🤖 AI Summary
High barriers and complex workflows hinder widespread adoption of coarse-grained molecular dynamics (CG-MD) simulations for polymers.
Method: We propose the first natural-language-driven, multi-agent AI framework tailored for topological polymers, integrating large language models (LLMs) with domain-specific tools (e.g., LAMMPS). It comprises four coordinated agents—Config, Simulation, Report, and Workflow—supporting interactive and autonomous simulation of linear, cyclic, brush, star, and dendritic polymer architectures.

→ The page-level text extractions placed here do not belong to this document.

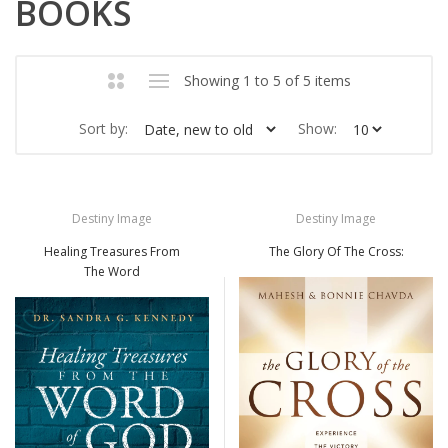
BOOKS
Showing 1 to 5 of 5 items
Sort by:
Show:
Destiny Image
Destiny Image
Healing Treasures From
The Glory Of The Cross:
The Word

Contribution/Results: The framework enables end-to-end automation—from natural-language instructions to configuration generation, simulation execution, analysis, and report generation—with iterative user feedback. Experimental validation demonstrates robust conformational modeling across solvent environments, temperature conditions, and parameter spaces. It autonomously uncovers key structure–property relationships: (i) how interaction parameters govern linear chain conformations, and (ii) how grafting density modulates the persistence length of brush polymers—advancing AI-driven materials discovery.
📝 Abstract
We introduce ToPolyAgent, a multi-agent AI framework for performing coarse-grained molecular dynamics (MD) simulations of topological polymers through natural language instructions. By integrating large language models (LLMs) with domain-specific computational tools, ToPolyAgent supports both interactive and autonomous simulation workflows across diverse polymer architectures, including linear, ring, brush, and star polymers, as well as dendrimers. The system consists of four LLM-powered agents: a Config Agent for generating initial polymer-solvent configurations, a Simulation Agent for executing LAMMPS-based MD simulations and conformational analyses, a Report Agent for compiling markdown reports, and a Workflow Agent for streamlined autonomous operations. Interactive mode incorporates user feedback loops for iterative refinements, while autonomous mode enables end-to-end task execution from detailed prompts. We demonstrate ToPolyAgent's versatility through case studies involving diverse polymer architectures under varying solvent condition, thermostats, and simulation lengths. Furthermore, we highlight its potential as a research assistant by directing it to investigate the effect of interaction parameters on the linear polymer conformation, and the influence of grafting density on the persistence length of the brush polymer. By coupling natural language interfaces with rigorous simulation tools, ToPolyAgent lowers barriers to complex computational workflows and advances AI-driven materials discovery in polymer science. It lays the foundation for autonomous and extensible multi-agent scientific research ecosystems.